Yesterday, asterisk* talks about comment spam and an easy fix to do it.
Reading the article gives quite a good insight on how those spammers work: They don’t seem to really request the page of your entry, but they only submit hardcoded values in some database.
This gets this seemingly simple trick to work. Inststead of reading the weblog page and submitting the real form, spammers still submit the hardcoded value, missing the additional form-element.
Unfortunately, this problem is easy to fix for the spammer: Just update the database with the new information form the forms. And I promise you: As soon as this hack gets more known (which is bound to happen soon as it’s so simple to impelement), they will update their scripts.

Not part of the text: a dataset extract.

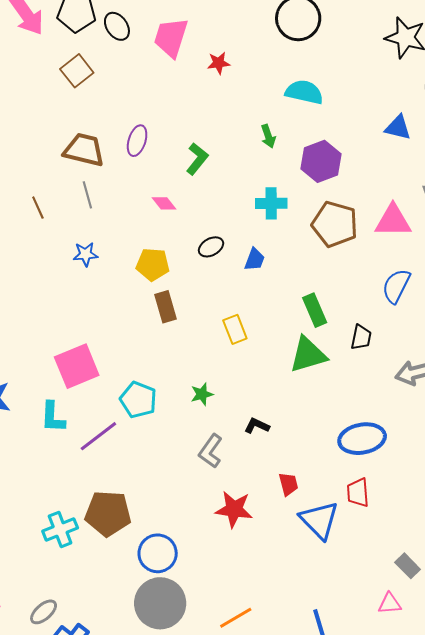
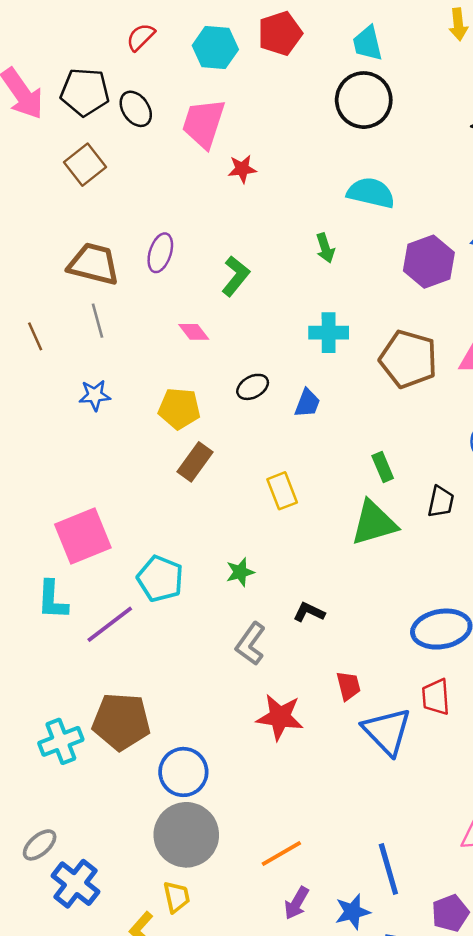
red star: (219, 63) -> (242, 169), moved
purple hexagon: (321, 161) -> (429, 262), moved
brown rectangle: (166, 307) -> (195, 462), turned 52
green rectangle: (315, 310) -> (383, 467), size x0.7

The logical next consequence would be to change this additional tag more often, leading to the spammers updating the index more often.
The ultimate consequence would be a script generating some kind of random cookie which is different on every request. This in turn would lead the spammers to actually request the form before sumitting it.
I don’t think, I have to name the consequences of that: The spam will stay, but the bandwidth needed will increase greatly. Instead of just posting, the spammer will also request the whole page.
And the spammer will certainly do that on all weblogs. Regardless of whether they deploy this cookie or not.
So in the end, this “fix” just makes the whole thing worse for all us bloggers.
Sorry. No solution. Or ist it? Convince me otherwise!